**Problem to solve**
Write out the part of the Sabbath passage that begins with the words containing "Keeping the Sabbath is" and ends with "truth about it.".

**Reading passage**
•••••

Keeping the Sabbath is something complex to numbers of
Seventh-day Adventist. There are some who exclaim, “This is how to keep the
Sabbath” while others say another ways on how to observe it. There are
different ideas and interpretations in regard to this matter. However, the Holy
Scripture did not leave us without clear truth about it.
The Holy Scripture exclaimed that Jesus is “the Lord of the
Sabbath” (Matt. 12: 8; Mark 2: 28; Luke 6: 5) and He is “the way, the truth,
and the life (John 14: 6). If Jesus is the Lord of the Sabbath, the way and the
truth, then, He is the model to follow without question.
Let us study His way on keeping the Sabbath. First, Jesus
permitted and protected His disciples to pluck grains in the grain fields when
His disciples got hungry (Matt. 12: 1). This kind of action was strictly
prohibited in the Old Testament, especially during the Exodus, the Israelites
were forbidden to go out from their tent and pick some food if there any (like
Manna) (Exod. 16: 29). Actually, defiling the Sabbath during their time after
the strongly repeated announcement of this command will be cut off from the people
of God or be put to death (Exodus 31: 15). Hence, the Pharisee angrily reproof
Christ and His disciples of what they did (Matt. 12: 2). However, Jesus
answered them by pointing the priests who perform work on the Sabbath day in
the Holy Temple, yet they are innocent (Matt. 12: 3). Therefore, Jesus
concluded, that it is lawful to do good during Sabbath, like helping and saving
life of God’s creation: animals and human being, even if it involves hard effort
(Matt. 12: 10 – 12)..What is this to us now? How do we apply? If so happen that we feel hungry along the way without food in our hand, and there is a tree that has fruit available for food, we can pick or we can buy food, than to suffer of hunger during the Sabbath. Sabbath should not be a day to withhold us from our need. Ellen G. White commented, “… if fatigue and hunger attended the work, it was right to satisfy the wants of humanity even upon the Sabbath day" {Review and Herald, August 3, 1897 par. 3}
Second, Jesus commanded the crippled man to take up his bed and walked (John 5: 9). The Man with his unspeakable joy, he walked around the Jerusalem with his mat. The law mentioned in Jeremiah was strictly forbidding to carry any load during Sabbath out of your house (Jer. 17: 21, 22). Here, the Pharisees hated this thing on the Sabbath. Here, they called Jesus as law breaker and against the will of God. But remember, Jesus is the Lord of the Sabbath!

•••••

**Data provided**
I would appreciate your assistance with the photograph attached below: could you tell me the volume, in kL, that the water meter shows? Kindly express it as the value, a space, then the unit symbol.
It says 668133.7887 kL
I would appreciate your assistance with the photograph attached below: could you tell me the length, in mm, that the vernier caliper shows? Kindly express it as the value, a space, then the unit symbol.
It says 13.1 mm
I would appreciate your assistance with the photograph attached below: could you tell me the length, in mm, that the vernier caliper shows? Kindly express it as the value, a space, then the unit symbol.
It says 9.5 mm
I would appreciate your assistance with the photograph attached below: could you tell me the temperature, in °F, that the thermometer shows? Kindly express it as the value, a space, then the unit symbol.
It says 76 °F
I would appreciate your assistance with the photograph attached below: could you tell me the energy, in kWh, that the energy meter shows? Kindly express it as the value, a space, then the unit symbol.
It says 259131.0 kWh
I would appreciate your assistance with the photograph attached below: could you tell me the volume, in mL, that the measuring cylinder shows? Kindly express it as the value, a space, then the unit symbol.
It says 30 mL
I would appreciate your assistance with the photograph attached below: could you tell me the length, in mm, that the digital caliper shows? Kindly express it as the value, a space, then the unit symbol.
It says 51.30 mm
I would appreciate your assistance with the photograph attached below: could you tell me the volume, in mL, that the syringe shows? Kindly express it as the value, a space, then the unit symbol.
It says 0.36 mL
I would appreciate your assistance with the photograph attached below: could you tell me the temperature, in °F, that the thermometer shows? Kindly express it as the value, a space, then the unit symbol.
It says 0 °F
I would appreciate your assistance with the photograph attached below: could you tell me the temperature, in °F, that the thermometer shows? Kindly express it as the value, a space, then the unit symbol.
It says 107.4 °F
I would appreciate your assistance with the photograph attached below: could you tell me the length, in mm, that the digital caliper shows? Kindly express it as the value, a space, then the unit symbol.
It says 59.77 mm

•••••

**Task solution**
Keeping the Sabbath is something complex to numbers of
Seventh-day Adventist. There are some who exclaim, “This is how to keep the
Sabbath” while others say another ways on how to observe it. There are
different ideas and interpretations in regard to this matter. However, the Holy
Scripture did not leave us without clear truth about it.